━━━━━ Entries supplied ━━━━━

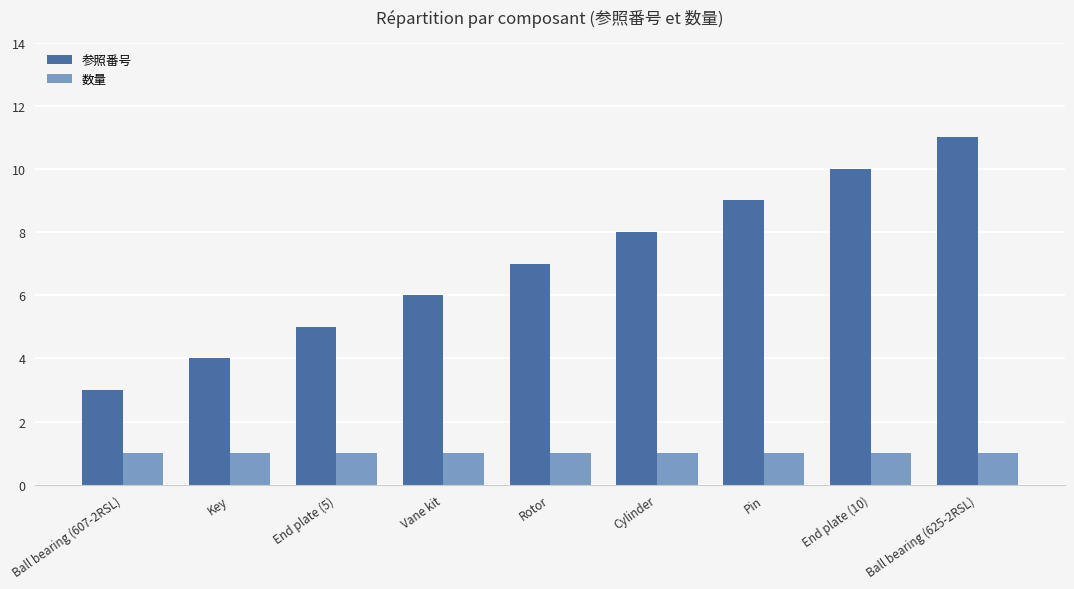

Which series has the largest total across all categories?

参照番号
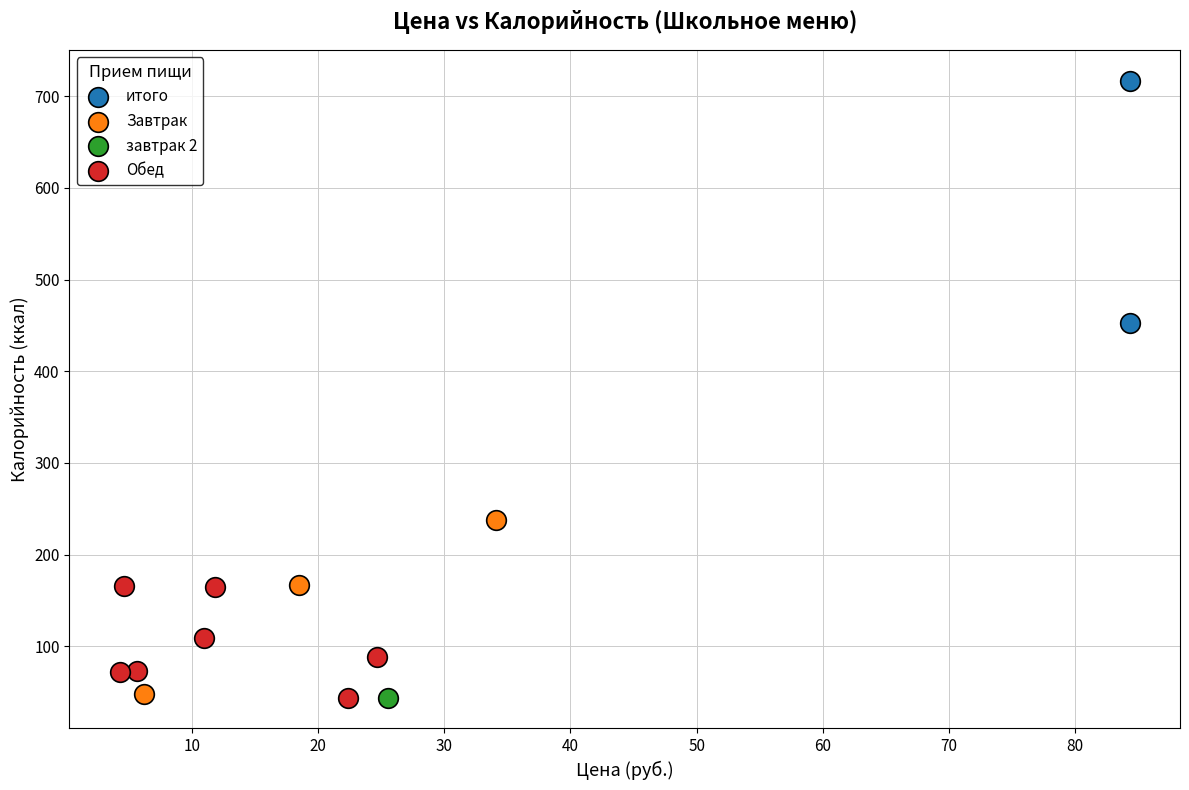

What are all the series names shown in the legend?

итого, Завтрак, завтрак 2, Обед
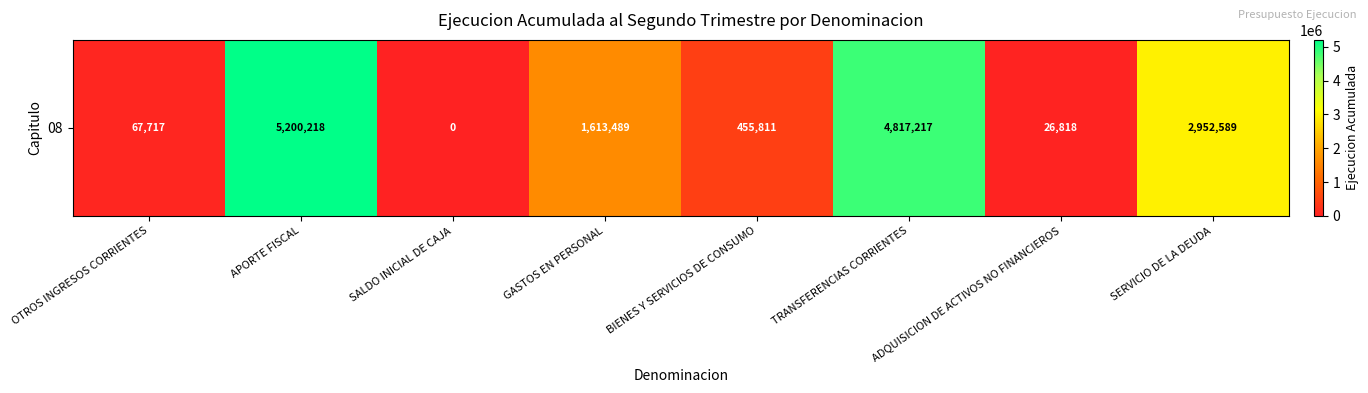

What is the sum of all values?

15133859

━━━━━

* What is needed:
Pick out every line in the records above that contains the string "series", matching its case, and copy those lines.

* Exercise result:
Which series has the largest total across all categories?
What are all the series names shown in the legend?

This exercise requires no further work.